When calm, Depa would flash an advanced intellect, showing enough self-control to attend a computer class with the general education students at Matanzas High School.
Video games, as Naydich would soon learn, were his consuming passion.
“Other than him being outwardly defiant, I didn’t notice that there was anything wrong with him,” she said. “He was a normal kid.”
Depa would bristle if Naydich inquired about his classroom performance, telling his teacher to stop “spying” on his school file.
But on other occasions, the towering teen and the diminutive teacher would discuss his college prospects, and a potential future in computers.
Naydich told him about Bethune-Cookman University, a historically black college in nearby Daytona Beach.
She recalled perusing college flyers with Depa in an area just feet from where he would eventually assault her.
The day that would vault Naydich into dark viral lore began routinely, with her waiting for his van to arrive from the group home.
Depa’s bus privileges had been revoked after a fight with another student.
He arrived in a disgruntled state, annoyed that he had to wait for other students assigned to Naydich to arrive before they could go to the cafeteria for breakfast.
Depa told her he hadn’t been given dinner the previous night.
“He was agitated,” she said.
“But no more agitated than usual.”
After eating, Depa went to his regular special needs class.
His main teacher, Naydich said she would allow him to use his Nintendo Switch if he completed his academic tasks.
As was customary, she then walked with him to his next class — a general education course on cyber security.
Naydich noted that he had a substitute, and she explained to the teacher that she would sit off to the side and monitor Depa in case he needed assistance.
The substitute shot a glance at Naydich after Depa pulled out his gaming device and distracted some of the other students with it.
The paraprofessional asked him to put it away, and he obliged.
But he produced it again toward the end of the period, prompting another look of annoyance from the substitute.
Hoping to avoid the issue in the future, Naydich texted his primary instructor who would teach him next and told her that it would be wise for Depa to not bring the device into the computer class moving forward.
They then returned to Depa’s regular classroom, where his primary teacher broached the issue.
Depa realized Naydich had informed her what happened in his prior class — and Depa’s volcanic temper began to bubble.
“That’s when he started calling me names,” Naydich said.
“‘Bitch.’ ‘Whore.’ This and that.

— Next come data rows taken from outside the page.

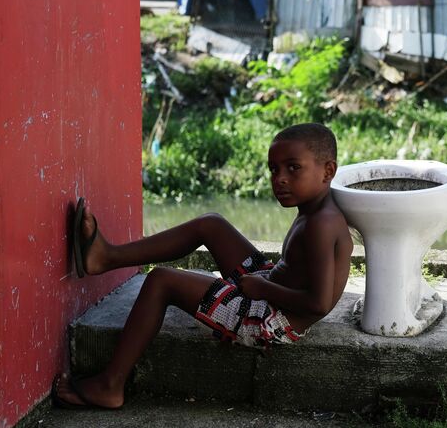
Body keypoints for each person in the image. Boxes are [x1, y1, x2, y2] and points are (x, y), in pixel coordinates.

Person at [52, 123, 353, 409]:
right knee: (210, 224)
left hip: (271, 320)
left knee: (162, 281)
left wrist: (262, 288)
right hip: (270, 287)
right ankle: (107, 257)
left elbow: (318, 303)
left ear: (328, 171)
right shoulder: (317, 210)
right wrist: (264, 283)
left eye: (293, 168)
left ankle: (110, 385)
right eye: (274, 169)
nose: (280, 179)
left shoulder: (321, 226)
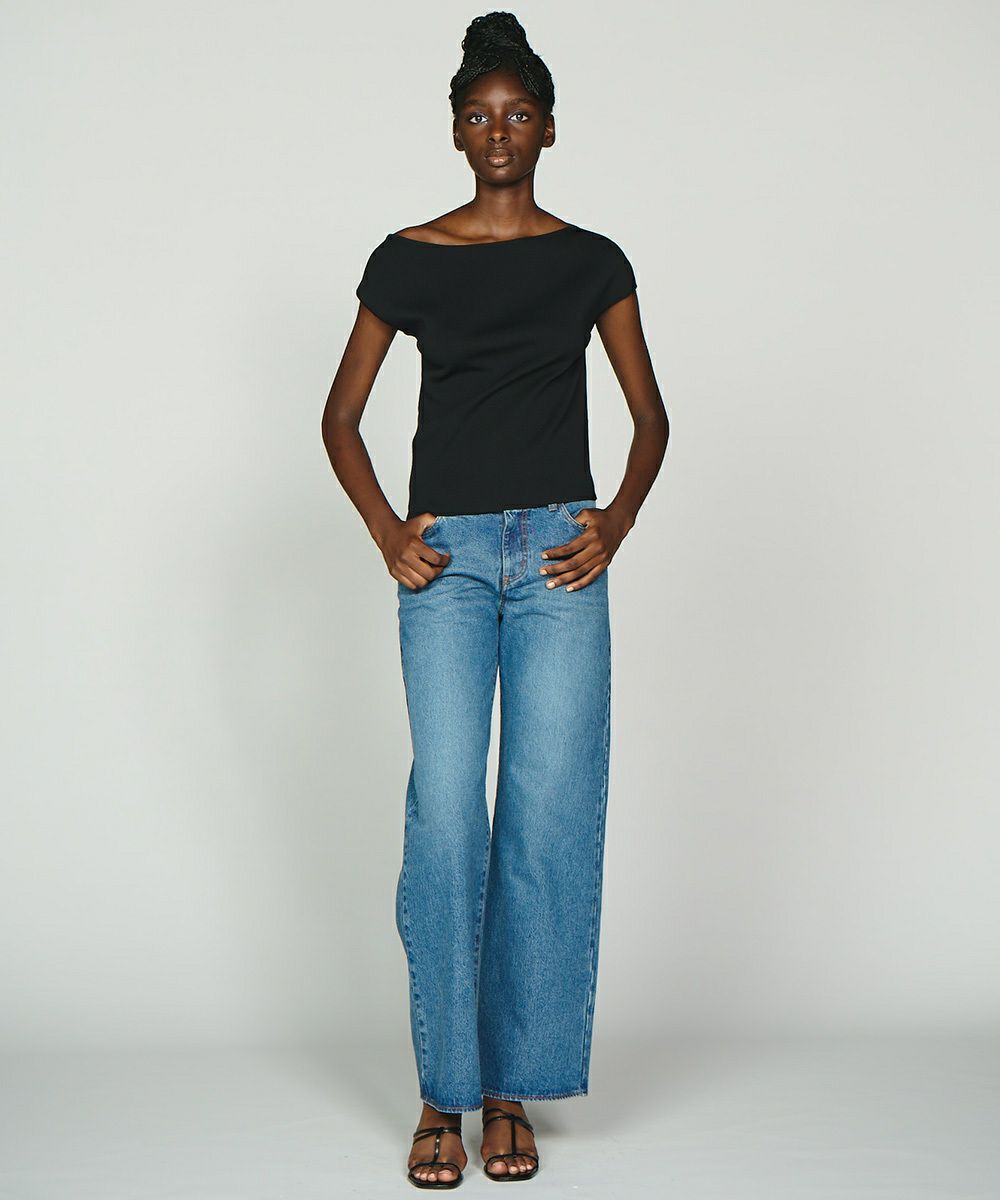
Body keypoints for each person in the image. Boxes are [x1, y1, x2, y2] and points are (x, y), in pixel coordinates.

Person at [322, 10, 669, 1188]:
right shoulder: (407, 258)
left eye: (518, 114)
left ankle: (509, 1088)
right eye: (479, 116)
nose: (499, 132)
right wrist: (388, 533)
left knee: (546, 816)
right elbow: (339, 417)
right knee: (445, 816)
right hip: (451, 563)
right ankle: (443, 1092)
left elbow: (651, 417)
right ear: (457, 132)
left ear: (549, 129)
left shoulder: (592, 261)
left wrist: (615, 521)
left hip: (560, 557)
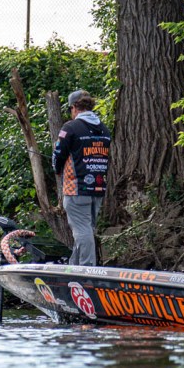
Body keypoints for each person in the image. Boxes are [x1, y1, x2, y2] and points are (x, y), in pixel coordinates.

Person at [52, 89, 111, 266]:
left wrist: (57, 169)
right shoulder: (104, 128)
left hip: (76, 188)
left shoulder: (70, 127)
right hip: (98, 188)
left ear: (74, 108)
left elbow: (58, 154)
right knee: (86, 229)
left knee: (82, 230)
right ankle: (74, 267)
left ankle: (86, 270)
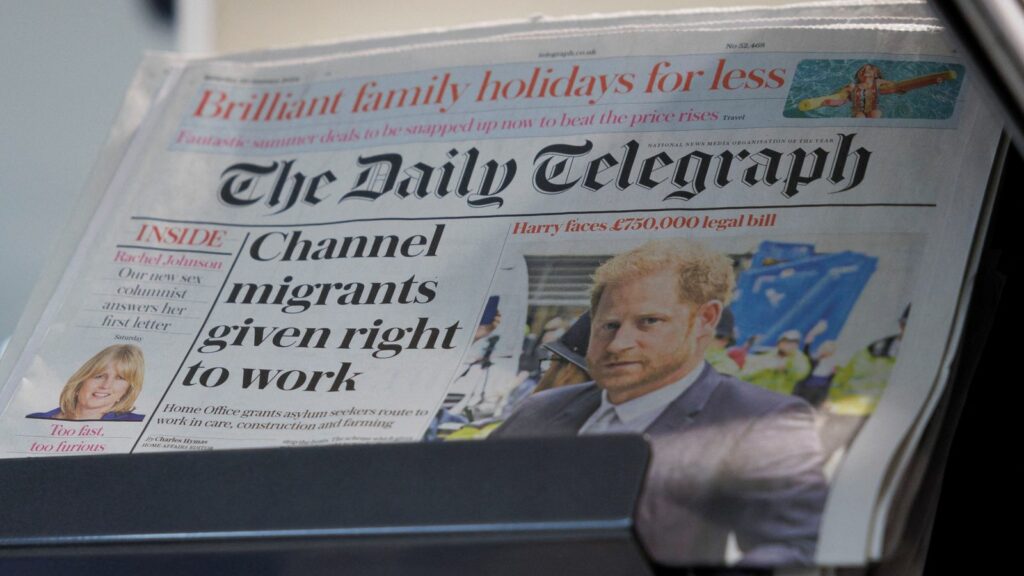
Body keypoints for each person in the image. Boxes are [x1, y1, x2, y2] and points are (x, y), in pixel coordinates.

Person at [491, 239, 826, 567]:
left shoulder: (760, 420)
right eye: (608, 325)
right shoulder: (540, 410)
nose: (618, 344)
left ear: (706, 319)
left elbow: (794, 548)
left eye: (648, 321)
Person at [26, 344, 145, 422]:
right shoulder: (35, 420)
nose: (106, 385)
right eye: (99, 376)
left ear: (127, 391)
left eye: (120, 378)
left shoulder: (137, 423)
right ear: (82, 380)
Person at [740, 330, 812, 395]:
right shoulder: (763, 354)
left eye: (794, 342)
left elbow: (801, 373)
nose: (789, 344)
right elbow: (744, 374)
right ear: (779, 342)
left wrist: (787, 367)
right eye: (786, 341)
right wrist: (767, 367)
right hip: (753, 394)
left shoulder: (799, 359)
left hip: (775, 400)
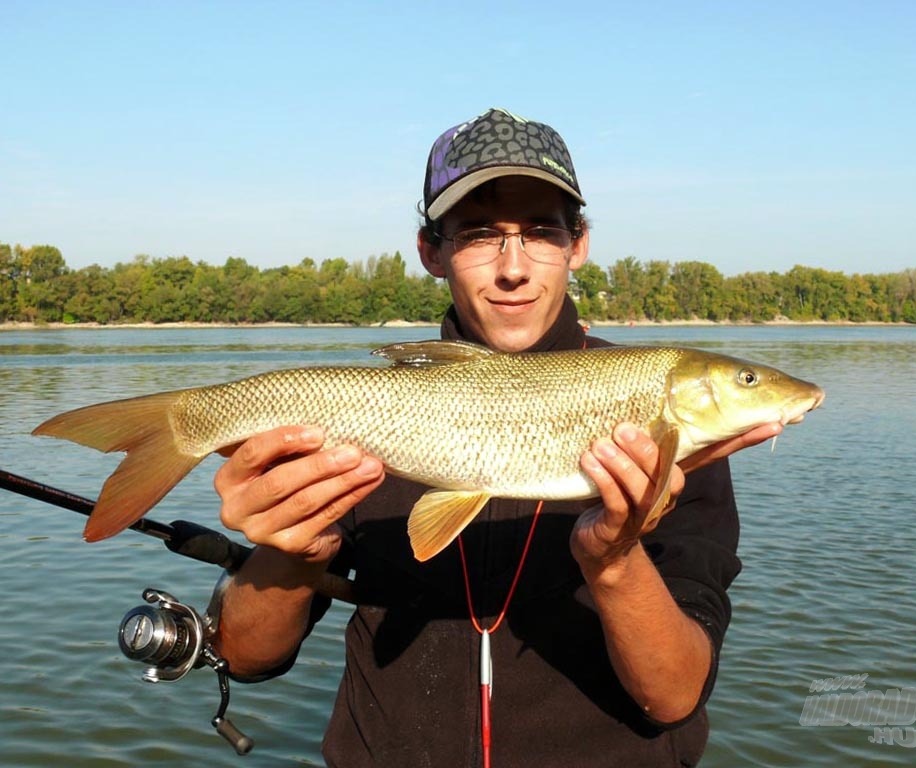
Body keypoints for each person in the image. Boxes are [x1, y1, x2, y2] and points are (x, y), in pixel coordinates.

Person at [211, 108, 782, 767]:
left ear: (578, 245)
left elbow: (674, 696)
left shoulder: (670, 427)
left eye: (541, 232)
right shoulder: (363, 412)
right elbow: (246, 658)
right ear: (432, 251)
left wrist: (614, 560)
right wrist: (293, 553)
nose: (513, 268)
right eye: (480, 235)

I grabbed my backpack and my sweatshirt and I got up to leave the class. The energy changed in there. I just wanted to remove myself from it. I didn’t want to get into it with him.”
Depa then approached Naydich and spat in her face as she moved to the door.
“I can still just feel it,” she said, running her hand down the side of her face.
Naydich then turned to open the door — her final memory before blinking into consciousness in the hospital.
Her son, then a senior at the school, had been sitting in a nearby classroom as his mother was attacked.
The stunned teen was pulled from his classroom, told of what happened and rode with Naydich in an ambulance to the emergency room.
Saddled with ongoing medical and psychological complications, Naydich said she is still battling with the school district for adequate worker’s compensation.
“I was angry,” she said of her treatment in the wake of the incident.
“It’s not like I faked my injury. It’s on video. They all know what happened to me. This is something of a magnitude, the viciousness, that has never happened in this county. I expected more from my employer, from my county, than to be treated like some person who faked a fall.”
A judge will decide Depa’s fate on Jan. 31.
He already pleaded guilty and faces a term of anywhere between probation and 30 years behind bars.
Depa’s supporters assert his dysfunctional childhood and mental deficits should mitigate his term, while others — including Naydich — say he is undeserving of the court’s mercy.
Currently on leave and with no income from her former job, Naydich is relying on a GoFundMe campaign that had raised $136,000 as of Thursday.